### PROVIDED RECORDS:
Content starts

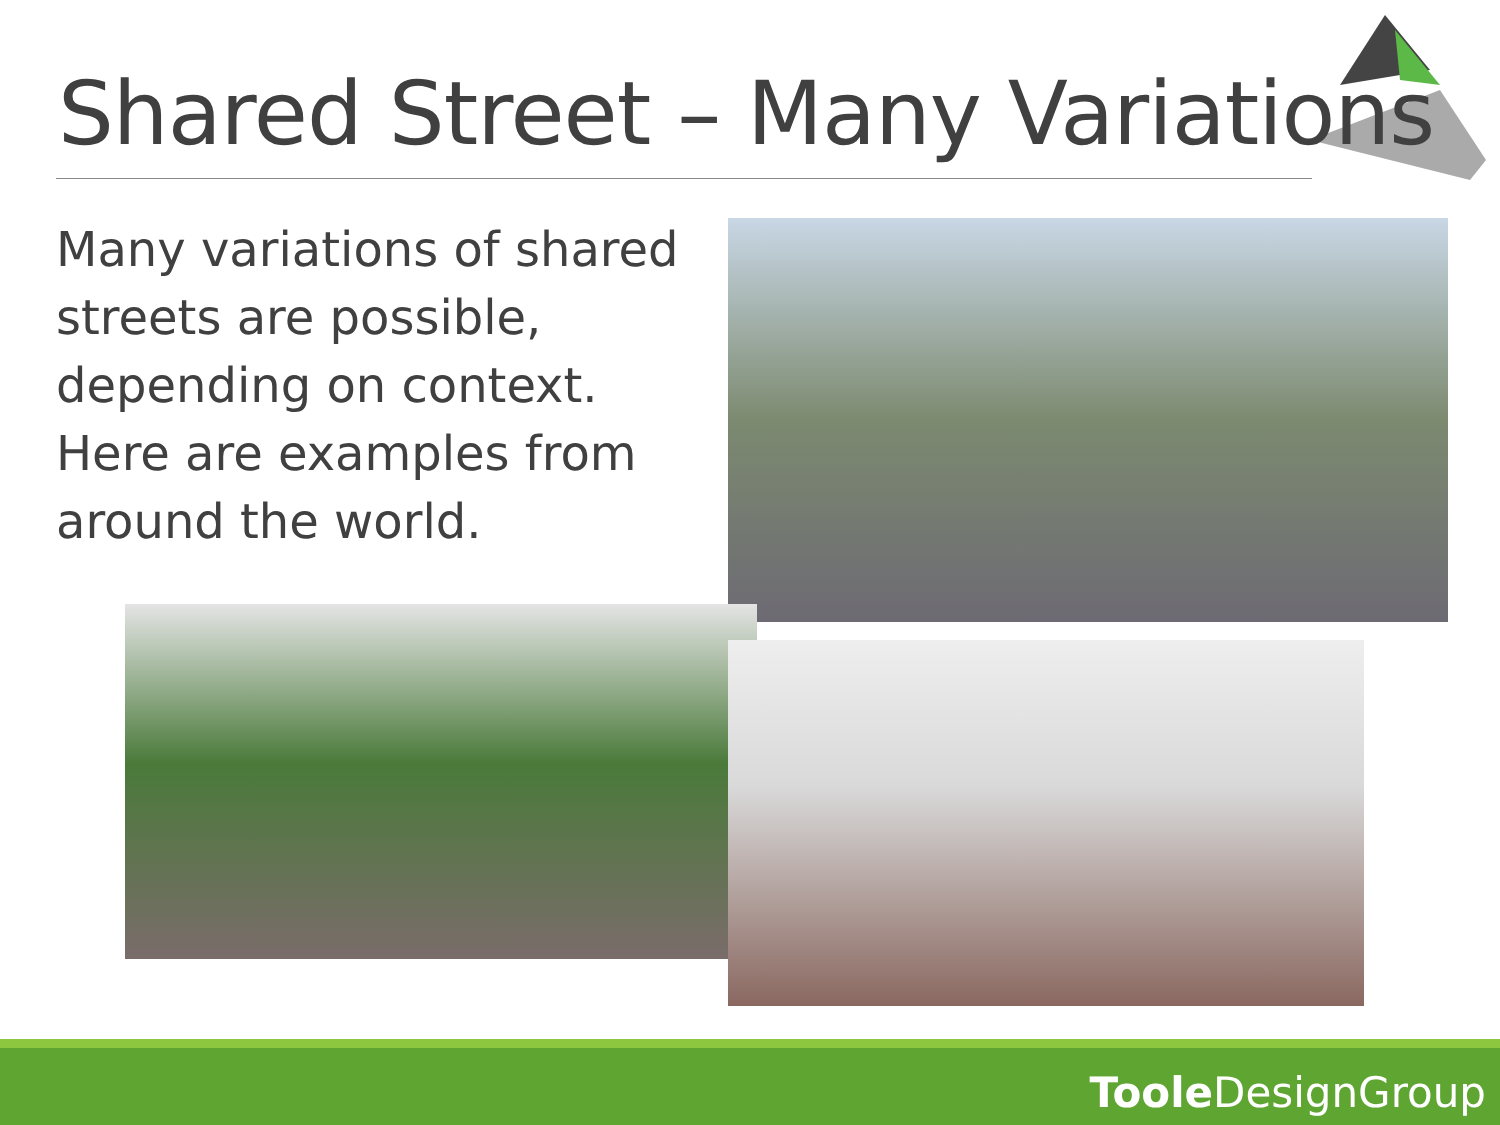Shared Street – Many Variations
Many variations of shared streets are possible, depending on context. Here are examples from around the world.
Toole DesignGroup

Content ends
Content starts

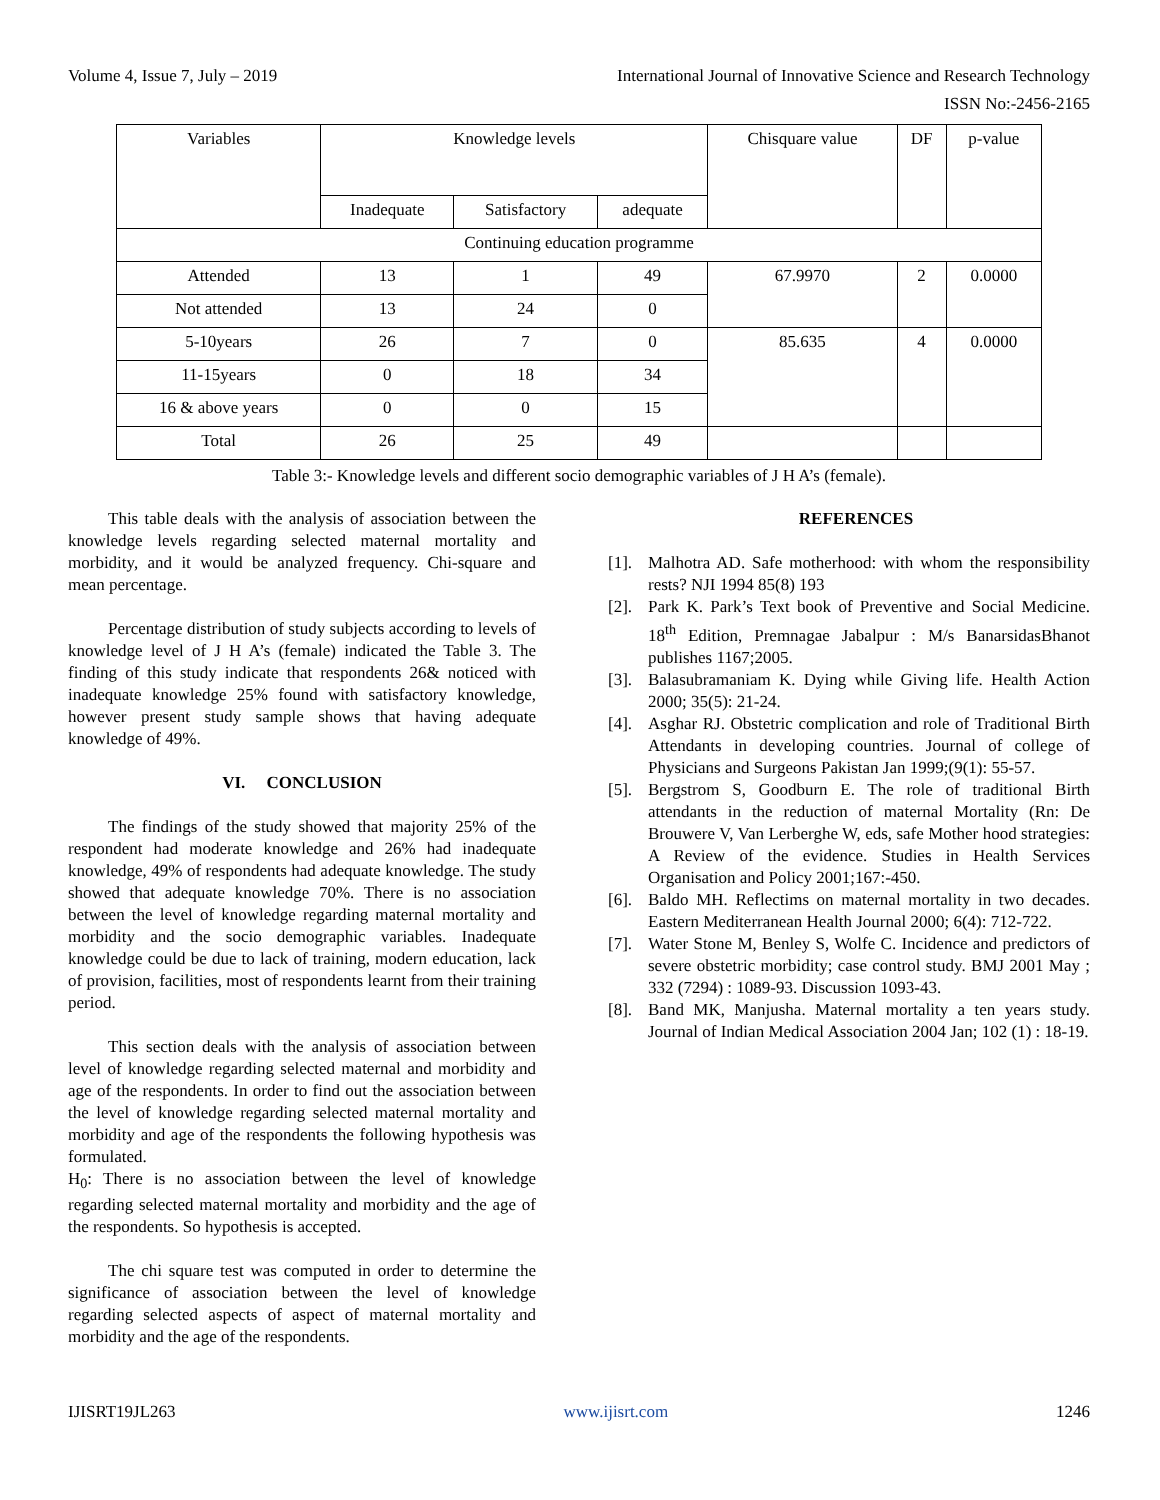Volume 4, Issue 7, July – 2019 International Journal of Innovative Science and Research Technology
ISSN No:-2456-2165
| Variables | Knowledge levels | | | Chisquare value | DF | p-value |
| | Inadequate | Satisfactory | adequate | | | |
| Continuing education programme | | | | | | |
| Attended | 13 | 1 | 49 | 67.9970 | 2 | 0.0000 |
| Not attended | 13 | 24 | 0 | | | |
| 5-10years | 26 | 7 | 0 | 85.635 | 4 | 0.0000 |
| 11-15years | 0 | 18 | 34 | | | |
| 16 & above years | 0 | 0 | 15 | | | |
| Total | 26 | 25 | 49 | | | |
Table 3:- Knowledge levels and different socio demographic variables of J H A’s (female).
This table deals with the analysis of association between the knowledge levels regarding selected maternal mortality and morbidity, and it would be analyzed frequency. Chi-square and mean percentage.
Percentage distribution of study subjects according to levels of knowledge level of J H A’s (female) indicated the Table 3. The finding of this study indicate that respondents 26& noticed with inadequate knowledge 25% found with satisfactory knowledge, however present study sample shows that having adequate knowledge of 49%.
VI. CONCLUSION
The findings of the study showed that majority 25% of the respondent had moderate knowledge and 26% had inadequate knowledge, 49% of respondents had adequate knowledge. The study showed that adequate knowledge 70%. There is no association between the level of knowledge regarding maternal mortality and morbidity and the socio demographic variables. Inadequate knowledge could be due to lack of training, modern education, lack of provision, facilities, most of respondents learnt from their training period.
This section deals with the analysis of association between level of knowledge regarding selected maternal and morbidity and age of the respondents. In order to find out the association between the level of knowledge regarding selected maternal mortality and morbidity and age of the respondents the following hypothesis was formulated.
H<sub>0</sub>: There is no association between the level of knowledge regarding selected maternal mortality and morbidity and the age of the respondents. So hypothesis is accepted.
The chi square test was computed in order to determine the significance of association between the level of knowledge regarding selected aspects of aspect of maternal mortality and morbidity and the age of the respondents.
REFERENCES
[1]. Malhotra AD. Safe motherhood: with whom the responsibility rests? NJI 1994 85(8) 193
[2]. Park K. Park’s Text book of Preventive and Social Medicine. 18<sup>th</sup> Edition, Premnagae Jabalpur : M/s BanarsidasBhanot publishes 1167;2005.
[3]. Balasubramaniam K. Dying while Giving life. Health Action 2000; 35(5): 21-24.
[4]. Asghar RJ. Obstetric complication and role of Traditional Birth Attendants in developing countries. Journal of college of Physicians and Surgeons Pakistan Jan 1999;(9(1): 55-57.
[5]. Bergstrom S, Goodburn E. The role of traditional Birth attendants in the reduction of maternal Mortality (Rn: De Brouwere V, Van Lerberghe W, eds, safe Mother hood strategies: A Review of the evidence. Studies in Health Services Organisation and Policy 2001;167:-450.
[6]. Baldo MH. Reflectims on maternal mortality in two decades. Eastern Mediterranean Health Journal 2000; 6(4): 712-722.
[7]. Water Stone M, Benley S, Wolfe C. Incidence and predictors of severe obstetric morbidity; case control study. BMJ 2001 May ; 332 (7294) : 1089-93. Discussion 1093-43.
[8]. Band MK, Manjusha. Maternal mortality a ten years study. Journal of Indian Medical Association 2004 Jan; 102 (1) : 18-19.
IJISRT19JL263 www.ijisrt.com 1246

Content ends

### WORK TASK:
Only the lines above starting at the line that holds "Percentage distribution of" and ending at the line that holds "The findings of" are to be repeated, exactly and in full.

### EXERCISE RESPONSE:
Percentage distribution of study subjects according to levels of knowledge level of J H A’s (female) indicated the Table 3. The finding of this study indicate that respondents 26& noticed with inadequate knowledge 25% found with satisfactory knowledge, however present study sample shows that having adequate knowledge of 49%.
VI. CONCLUSION
The findings of the study showed that majority 25% of the respondent had moderate knowledge and 26% had inadequate knowledge, 49% of respondents had adequate knowledge. The study showed that adequate knowledge 70%. There is no association between the level of knowledge regarding maternal mortality and morbidity and the socio demographic variables. Inadequate knowledge could be due to lack of training, modern education, lack of provision, facilities, most of respondents learnt from their training period.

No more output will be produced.